The value proposition of today’s “generalist” banker is declining. Decision makers are expecting more insights and recommendations from their relationship managers that can positively impact the business. Simply providing a commercial loan or line of credit isn’t likely to sustain banks in the near future. Developing industry expertise that helps you differentiate yourself is crucial for on-going success.
The 2018 Sales Honing Academy is a great way for Relationship Managers to move away from generalists and start building value and relationships with prospects. We’re offering two programs in 2018 allowing you to pick the best option for your team. Learn more.
In this final blog in my three-part blog series on effective customer messaging strategies, I’m going to focus in on five steps you can do to tailor your message so that it resonates with each prospect and customer. Our goal is to create as much affinity as possible with each and every prospect with which we meet. As you may recall from Part Two of this blog series, affinity is a natural attraction that is formed between two parties due to their similarities. Also discussed in Part Two was narrow-casting which is the art of tailoring your message to your audience. By narrow-casting the messages we deliver to our prospects, we create affinity.
Differentiating ourselves from our competitors is one of the toughest things to do today, especially for banks as most offer nearly identical products and services. Narrow-casting is a powerful strategy that helps guard against sounding and selling like every other banker by developing a unique ability to communicate with customers in ways that resonate with each one.
Here are five steps you can take to make sure your communication strategy is honed for every sales call you go on be it with a prospect or an existing customer.
#1. Thoroughly read your prospect’s website – As you likely know, a company’s website is a carefully crafted expression of that company’s philosophy, values and service offerings. It’s like their company “fingerprint” in that it is extremely personal to them. A quality sales call deserves careful pre-call preparation which includes reading your prospect’s website. Don’t skim your prospect’s website! Read it! Ideally, you want to demonstrate deep industry and company knowledge in your sales call as a means of differentiating yourself from your competitors. The foundation of being able to do that is truly reading the prospect’s website.
#2. Learn your prospect’s positioning strategy – The development of a company website is usually quite a lengthy process. The layout of the pages, the images selected and the copy are all carefully crafted to make the right impression to their prospective customer. If you skim your prospect’s website, you will miss a lot of important information that will help you craft a communication strategy that will position you and your bank as the ideal choice. Notice the images used throughout the website. Do these images show an organization that is stable and traditional? Maybe the images show an organization that is innovative and progressive. Remember the old adage “a picture is worth a 1,000 words?” The images used on your prospect’s website starts the process of honing your communication strategy.
#3. Their positioning strategy becomes your positioning strategy – The copy used throughout your prospect’s website may have been written by a professional copywriter or possibly an internal marketing person.
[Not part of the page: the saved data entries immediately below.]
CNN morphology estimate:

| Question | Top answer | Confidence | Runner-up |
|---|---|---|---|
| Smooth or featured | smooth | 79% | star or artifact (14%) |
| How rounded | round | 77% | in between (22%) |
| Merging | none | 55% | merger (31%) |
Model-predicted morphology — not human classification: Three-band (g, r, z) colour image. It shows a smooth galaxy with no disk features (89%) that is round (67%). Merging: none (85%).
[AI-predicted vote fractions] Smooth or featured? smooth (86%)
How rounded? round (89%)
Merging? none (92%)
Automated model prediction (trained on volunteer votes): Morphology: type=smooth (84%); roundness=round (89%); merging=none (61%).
Regardless of who wrote the website copy, rest assured that a lot of people read, edited and honed that copy before it went live on their website. Notice the words and phrases used throughout the website. Likely you’ll see certain words and phrases used consistently throughout the website. When you find those words and phrases, you’ve hit pay dirt because those words and phrases give you the clues you need to really dial in how you position your bank and its products and services.
#4. Their words become your words – When a company makes references about the history of the company, the values and philosophies that they adhere to or commit to while delivering quality products and services with the utmost of integrity…THOSE are the exact words you want to use when describing your bank.
Real World Example:
The following words and phrases are taken verbatim from the “About” section of a very successful company’s website:
“Service has been the cornerstone of our historic growth and successful operation for the past fifty years.”
We pride ourselves on:
- Partnership reputation
- Understanding our customer’s culture
- 24/7/365 availability
- Ability to adapt and grow with our customer’s business trends
We have grown steadily during this time by following our motto… “exceeding expectations…together!” This philosophy represents not only our internal teams working together, but our associates working with customers to find creative and unique business solutions that will provide a more efficient and cost effective business model.”
These words were carefully developed to tell a story that differentiates their company to their customers. Again, they are like corporate “fingerprints.” The words on your prospect’s website provide you with a clear customer messaging strategy. They tell you what’s important to them! Let your competitors describe their bank in generic terms over and over again. You now have a highly effective strategy to describe your bank in unique terms that will create affinity and that resonate with every prospect!
There is a very simple communication format for weaving those phrases called positioning statements into your conversations. Again, the goal of this strategy is to position your bank to be very similar in many ways to your prospect’s business.
How To Do It: Your positioning statement gets linked to a statement about your bank, product, service, culture, values and philosophies.
Your positioning statement: “Today, service really needs to be the driver of company growth and successful operation.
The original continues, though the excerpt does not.